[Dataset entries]

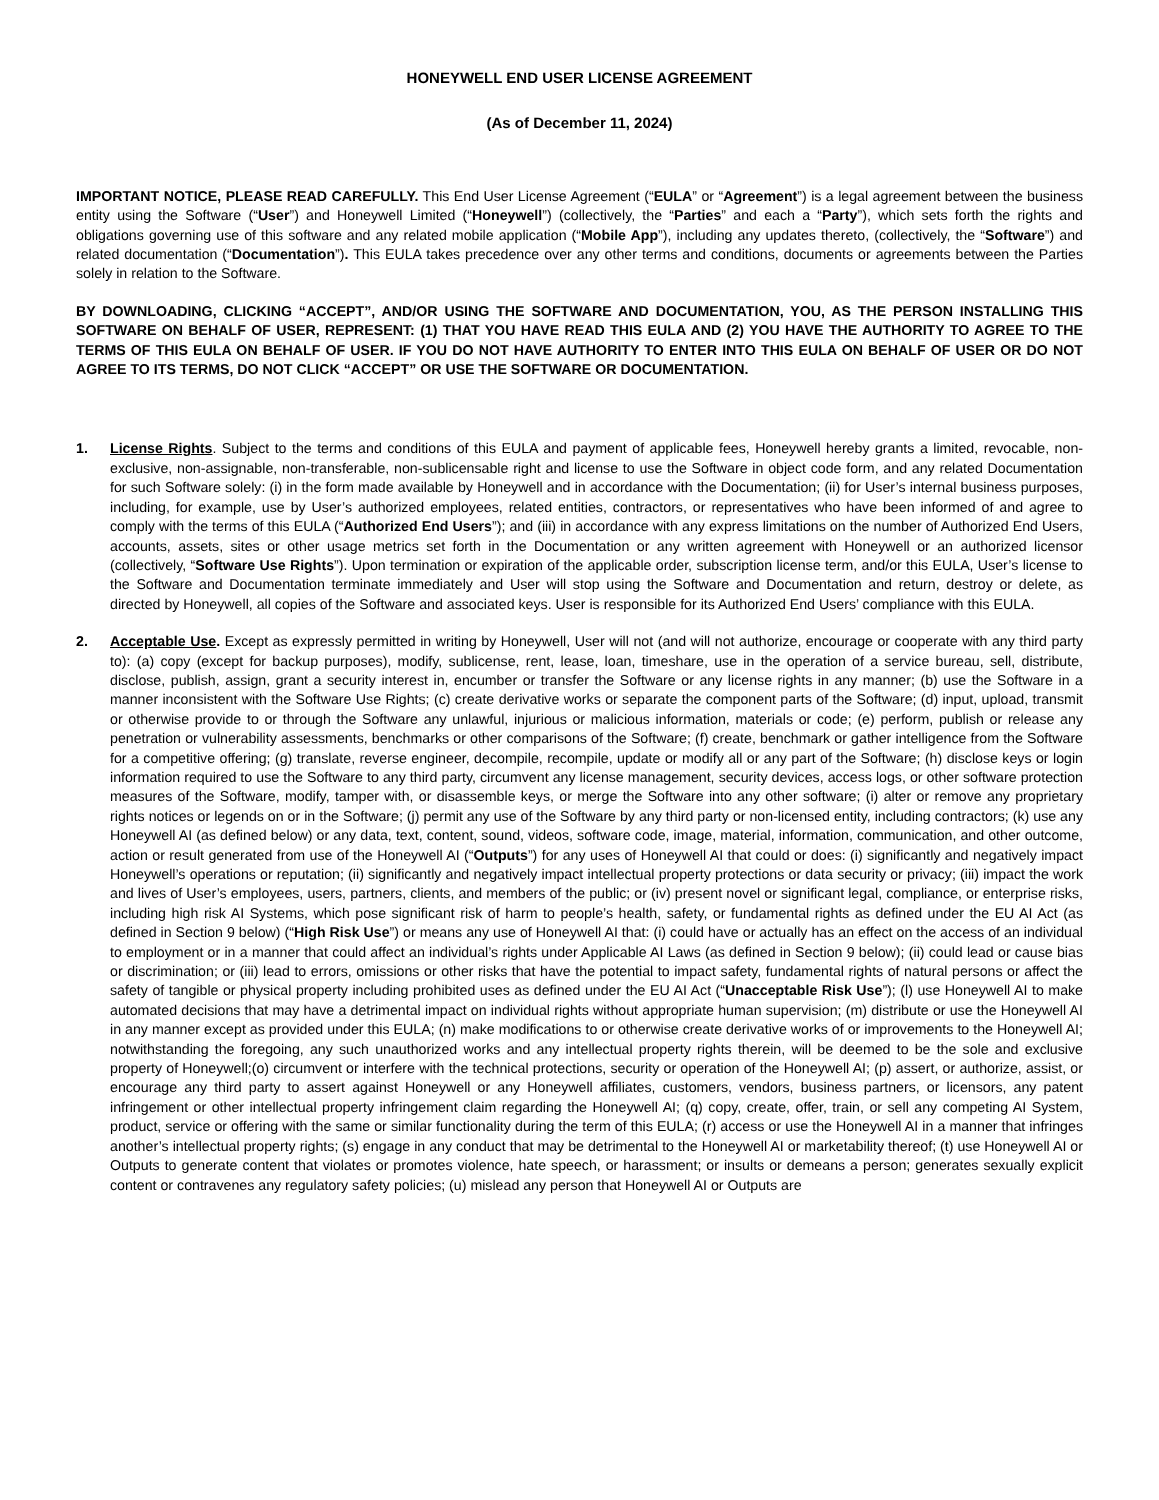HONEYWELL END USER LICENSE AGREEMENT
(As of December 11, 2024)
IMPORTANT NOTICE, PLEASE READ CAREFULLY. This End User License Agreement (“EULA” or “Agreement”) is a legal agreement between the business entity using the Software (“User”) and Honeywell Limited (“Honeywell”) (collectively, the “Parties” and each a “Party”), which sets forth the rights and obligations governing use of this software and any related mobile application (“Mobile App”), including any updates thereto, (collectively, the “Software”) and related documentation (“Documentation”). This EULA takes precedence over any other terms and conditions, documents or agreements between the Parties solely in relation to the Software.
BY DOWNLOADING, CLICKING “ACCEPT”, AND/OR USING THE SOFTWARE AND DOCUMENTATION, YOU, AS THE PERSON INSTALLING THIS SOFTWARE ON BEHALF OF USER, REPRESENT: (1) THAT YOU HAVE READ THIS EULA AND (2) YOU HAVE THE AUTHORITY TO AGREE TO THE TERMS OF THIS EULA ON BEHALF OF USER. IF YOU DO NOT HAVE AUTHORITY TO ENTER INTO THIS EULA ON BEHALF OF USER OR DO NOT AGREE TO ITS TERMS, DO NOT CLICK “ACCEPT” OR USE THE SOFTWARE OR DOCUMENTATION.
1. License Rights. Subject to the terms and conditions of this EULA and payment of applicable fees, Honeywell hereby grants a limited, revocable, non-exclusive, non-assignable, non-transferable, non-sublicensable right and license to use the Software in object code form, and any related Documentation for such Software solely: (i) in the form made available by Honeywell and in accordance with the Documentation; (ii) for User’s internal business purposes, including, for example, use by User’s authorized employees, related entities, contractors, or representatives who have been informed of and agree to comply with the terms of this EULA (“Authorized End Users”); and (iii) in accordance with any express limitations on the number of Authorized End Users, accounts, assets, sites or other usage metrics set forth in the Documentation or any written agreement with Honeywell or an authorized licensor (collectively, “Software Use Rights”). Upon termination or expiration of the applicable order, subscription license term, and/or this EULA, User’s license to the Software and Documentation terminate immediately and User will stop using the Software and Documentation and return, destroy or delete, as directed by Honeywell, all copies of the Software and associated keys. User is responsible for its Authorized End Users’ compliance with this EULA.
2. Acceptable Use. Except as expressly permitted in writing by Honeywell, User will not (and will not authorize, encourage or cooperate with any third party to): (a) copy (except for backup purposes), modify, sublicense, rent, lease, loan, timeshare, use in the operation of a service bureau, sell, distribute, disclose, publish, assign, grant a security interest in, encumber or transfer the Software or any license rights in any manner; (b) use the Software in a manner inconsistent with the Software Use Rights; (c) create derivative works or separate the component parts of the Software; (d) input, upload, transmit or otherwise provide to or through the Software any unlawful, injurious or malicious information, materials or code; (e) perform, publish or release any penetration or vulnerability assessments, benchmarks or other comparisons of the Software; (f) create, benchmark or gather intelligence from the Software for a competitive offering; (g) translate, reverse engineer, decompile, recompile, update or modify all or any part of the Software; (h) disclose keys or login information required to use the Software to any third party, circumvent any license management, security devices, access logs, or other software protection measures of the Software, modify, tamper with, or disassemble keys, or merge the Software into any other software; (i) alter or remove any proprietary rights notices or legends on or in the Software; (j) permit any use of the Software by any third party or non-licensed entity, including contractors; (k) use any Honeywell AI (as defined below) or any data, text, content, sound, videos, software code, image, material, information, communication, and other outcome, action or result generated from use of the Honeywell AI (“Outputs”) for any uses of Honeywell AI that could or does: (i) significantly and negatively impact Honeywell’s operations or reputation; (ii) significantly and negatively impact intellectual property protections or data security or privacy; (iii) impact the work and lives of User’s employees, users, partners, clients, and members of the public; or (iv) present novel or significant legal, compliance, or enterprise risks, including high risk AI Systems, which pose significant risk of harm to people’s health, safety, or fundamental rights as defined under the EU AI Act (as defined in Section 9 below) (“High Risk Use”) or means any use of Honeywell AI that: (i) could have or actually has an effect on the access of an individual to employment or in a manner that could affect an individual’s rights under Applicable AI Laws (as defined in Section 9 below); (ii) could lead or cause bias or discrimination; or (iii) lead to errors, omissions or other risks that have the potential to impact safety, fundamental rights of natural persons or affect the safety of tangible or physical property including prohibited uses as defined under the EU AI Act (“Unacceptable Risk Use”); (l) use Honeywell AI to make automated decisions that may have a detrimental impact on individual rights without appropriate human supervision; (m) distribute or use the Honeywell AI in any manner except as provided under this EULA; (n) make modifications to or otherwise create derivative works of or improvements to the Honeywell AI; notwithstanding the foregoing, any such unauthorized works and any intellectual property rights therein, will be deemed to be the sole and exclusive property of Honeywell;(o) circumvent or interfere with the technical protections, security or operation of the Honeywell AI; (p) assert, or authorize, assist, or encourage any third party to assert against Honeywell or any Honeywell affiliates, customers, vendors, business partners, or licensors, any patent infringement or other intellectual property infringement claim regarding the Honeywell AI; (q) copy, create, offer, train, or sell any competing AI System, product, service or offering with the same or similar functionality during the term of this EULA; (r) access or use the Honeywell AI in a manner that infringes another’s intellectual property rights; (s) engage in any conduct that may be detrimental to the Honeywell AI or marketability thereof; (t) use Honeywell AI or Outputs to generate content that violates or promotes violence, hate speech, or harassment; or insults or demeans a person; generates sexually explicit content or contravenes any regulatory safety policies; (u) mislead any person that Honeywell AI or Outputs are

Task: Without including any pictures, reproduce the data exactly.

Answer to this problem:
HONEYWELL END USER LICENSE AGREEMENT
(As of December 11, 2024)
IMPORTANT NOTICE, PLEASE READ CAREFULLY. This End User License Agreement (“EULA” or “Agreement”) is a legal agreement between the business entity using the Software (“User”) and Honeywell Limited (“Honeywell”) (collectively, the “Parties” and each a “Party”), which sets forth the rights and obligations governing use of this software and any related mobile application (“Mobile App”), including any updates thereto, (collectively, the “Software”) and related documentation (“Documentation”). This EULA takes precedence over any other terms and conditions, documents or agreements between the Parties solely in relation to the Software.
BY DOWNLOADING, CLICKING “ACCEPT”, AND/OR USING THE SOFTWARE AND DOCUMENTATION, YOU, AS THE PERSON INSTALLING THIS SOFTWARE ON BEHALF OF USER, REPRESENT: (1) THAT YOU HAVE READ THIS EULA AND (2) YOU HAVE THE AUTHORITY TO AGREE TO THE TERMS OF THIS EULA ON BEHALF OF USER. IF YOU DO NOT HAVE AUTHORITY TO ENTER INTO THIS EULA ON BEHALF OF USER OR DO NOT AGREE TO ITS TERMS, DO NOT CLICK “ACCEPT” OR USE THE SOFTWARE OR DOCUMENTATION.
1. License Rights. Subject to the terms and conditions of this EULA and payment of applicable fees, Honeywell hereby grants a limited, revocable, non-exclusive, non-assignable, non-transferable, non-sublicensable right and license to use the Software in object code form, and any related Documentation for such Software solely: (i) in the form made available by Honeywell and in accordance with the Documentation; (ii) for User’s internal business purposes, including, for example, use by User’s authorized employees, related entities, contractors, or representatives who have been informed of and agree to comply with the terms of this EULA (“Authorized End Users”); and (iii) in accordance with any express limitations on the number of Authorized End Users, accounts, assets, sites or other usage metrics set forth in the Documentation or any written agreement with Honeywell or an authorized licensor (collectively, “Software Use Rights”). Upon termination or expiration of the applicable order, subscription license term, and/or this EULA, User’s license to the Software and Documentation terminate immediately and User will stop using the Software and Documentation and return, destroy or delete, as directed by Honeywell, all copies of the Software and associated keys. User is responsible for its Authorized End Users’ compliance with this EULA.
2. Acceptable Use. Except as expressly permitted in writing by Honeywell, User will not (and will not authorize, encourage or cooperate with any third party to): (a) copy (except for backup purposes), modify, sublicense, rent, lease, loan, timeshare, use in the operation of a service bureau, sell, distribute, disclose, publish, assign, grant a security interest in, encumber or transfer the Software or any license rights in any manner; (b) use the Software in a manner inconsistent with the Software Use Rights; (c) create derivative works or separate the component parts of the Software; (d) input, upload, transmit or otherwise provide to or through the Software any unlawful, injurious or malicious information, materials or code; (e) perform, publish or release any penetration or vulnerability assessments, benchmarks or other comparisons of the Software; (f) create, benchmark or gather intelligence from the Software for a competitive offering; (g) translate, reverse engineer, decompile, recompile, update or modify all or any part of the Software; (h) disclose keys or login information required to use the Software to any third party, circumvent any license management, security devices, access logs, or other software protection measures of the Software, modify, tamper with, or disassemble keys, or merge the Software into any other software; (i) alter or remove any proprietary rights notices or legends on or in the Software; (j) permit any use of the Software by any third party or non-licensed entity, including contractors; (k) use any Honeywell AI (as defined below) or any data, text, content, sound, videos, software code, image, material, information, communication, and other outcome, action or result generated from use of the Honeywell AI (“Outputs”) for any uses of Honeywell AI that could or does: (i) significantly and negatively impact Honeywell’s operations or reputation; (ii) significantly and negatively impact intellectual property protections or data security or privacy; (iii) impact the work and lives of User’s employees, users, partners, clients, and members of the public; or (iv) present novel or significant legal, compliance, or enterprise risks, including high risk AI Systems, which pose significant risk of harm to people’s health, safety, or fundamental rights as defined under the EU AI Act (as defined in Section 9 below) (“High Risk Use”) or means any use of Honeywell AI that: (i) could have or actually has an effect on the access of an individual to employment or in a manner that could affect an individual’s rights under Applicable AI Laws (as defined in Section 9 below); (ii) could lead or cause bias or discrimination; or (iii) lead to errors, omissions or other risks that have the potential to impact safety, fundamental rights of natural persons or affect the safety of tangible or physical property including prohibited uses as defined under the EU AI Act (“Unacceptable Risk Use”); (l) use Honeywell AI to make automated decisions that may have a detrimental impact on individual rights without appropriate human supervision; (m) distribute or use the Honeywell AI in any manner except as provided under this EULA; (n) make modifications to or otherwise create derivative works of or improvements to the Honeywell AI; notwithstanding the foregoing, any such unauthorized works and any intellectual property rights therein, will be deemed to be the sole and exclusive property of Honeywell;(o) circumvent or interfere with the technical protections, security or operation of the Honeywell AI; (p) assert, or authorize, assist, or encourage any third party to assert against Honeywell or any Honeywell affiliates, customers, vendors, business partners, or licensors, any patent infringement or other intellectual property infringement claim regarding the Honeywell AI; (q) copy, create, offer, train, or sell any competing AI System, product, service or offering with the same or similar functionality during the term of this EULA; (r) access or use the Honeywell AI in a manner that infringes another’s intellectual property rights; (s) engage in any conduct that may be detrimental to the Honeywell AI or marketability thereof; (t) use Honeywell AI or Outputs to generate content that violates or promotes violence, hate speech, or harassment; or insults or demeans a person; generates sexually explicit content or contravenes any regulatory safety policies; (u) mislead any person that Honeywell AI or Outputs are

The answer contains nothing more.